Directions for this task: Exactly the lines from the line containing "the bare tree at (x=22, y=124) | 193.16" through the last line of the entries below should appear in the answer, reproduced verbatim.

Stored data entries

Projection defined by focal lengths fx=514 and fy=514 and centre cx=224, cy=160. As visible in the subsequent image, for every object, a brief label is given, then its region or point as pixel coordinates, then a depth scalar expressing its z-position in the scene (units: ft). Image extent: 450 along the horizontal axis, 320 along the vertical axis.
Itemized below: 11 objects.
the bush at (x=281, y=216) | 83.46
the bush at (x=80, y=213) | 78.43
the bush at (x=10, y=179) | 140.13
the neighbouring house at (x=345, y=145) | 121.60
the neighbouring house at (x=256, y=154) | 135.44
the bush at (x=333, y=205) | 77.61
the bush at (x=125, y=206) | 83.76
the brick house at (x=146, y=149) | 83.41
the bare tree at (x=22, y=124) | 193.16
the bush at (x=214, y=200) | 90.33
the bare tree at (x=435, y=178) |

Reply to the exercise:
the bare tree at (x=22, y=124) | 193.16
the bush at (x=214, y=200) | 90.33
the bare tree at (x=435, y=178) |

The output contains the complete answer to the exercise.